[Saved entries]
• • • • • • •
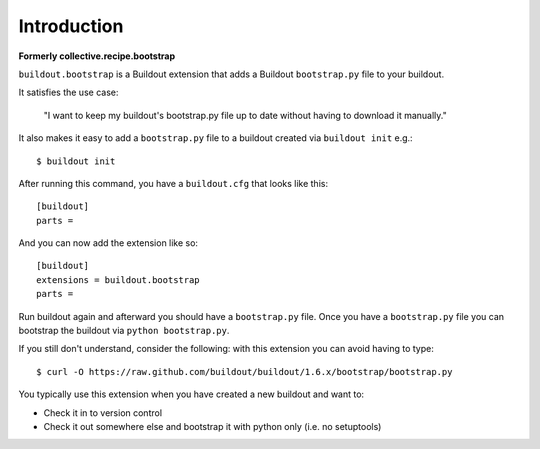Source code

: Introduction
============

**Formerly collective.recipe.bootstrap**

``buildout.bootstrap`` is a Buildout extension that adds a Buildout ``bootstrap.py`` file to your buildout.

It satisfies the use case:

    "I want to keep my buildout's bootstrap.py file up to date without having to download it manually."

It also makes it easy to add a ``bootstrap.py`` file to a buildout created via ``buildout init`` e.g.::

    $ buildout init

After running this command, you have a ``buildout.cfg`` that looks like this::

    [buildout]
    parts =

And you can now add the extension like so::

    [buildout]
    extensions = buildout.bootstrap
    parts =

Run buildout again and afterward you should have a ``bootstrap.py`` file. Once you have a ``bootstrap.py`` file you can bootstrap the buildout via ``python bootstrap.py``.

If you still don't understand, consider the following: with this extension you can avoid having to type::

    $ curl -O https://raw.github.com/buildout/buildout/1.6.x/bootstrap/bootstrap.py

You typically use this extension when you have created a new buildout and want to:

- Check it in to version control
- Check it out somewhere else and bootstrap it with python only (i.e. no setuptools)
• • • • • • •
ACTIVITY:
Type the entries again verbatim. Any pictures should be skipped.

EXERCISE OUTPUT:
Source code

: Introduction
============

**Formerly collective.recipe.bootstrap**

``buildout.bootstrap`` is a Buildout extension that adds a Buildout ``bootstrap.py`` file to your buildout.

It satisfies the use case:

    "I want to keep my buildout's bootstrap.py file up to date without having to download it manually."

It also makes it easy to add a ``bootstrap.py`` file to a buildout created via ``buildout init`` e.g.::

    $ buildout init

After running this command, you have a ``buildout.cfg`` that looks like this::

    [buildout]
    parts =

And you can now add the extension like so::

    [buildout]
    extensions = buildout.bootstrap
    parts =

Run buildout again and afterward you should have a ``bootstrap.py`` file. Once you have a ``bootstrap.py`` file you can bootstrap the buildout via ``python bootstrap.py``.

If you still don't understand, consider the following: with this extension you can avoid having to type::

    $ curl -O https://raw.github.com/buildout/buildout/1.6.x/bootstrap/bootstrap.py

You typically use this extension when you have created a new buildout and want to:

- Check it in to version control
- Check it out somewhere else and bootstrap it with python only (i.e. no setuptools)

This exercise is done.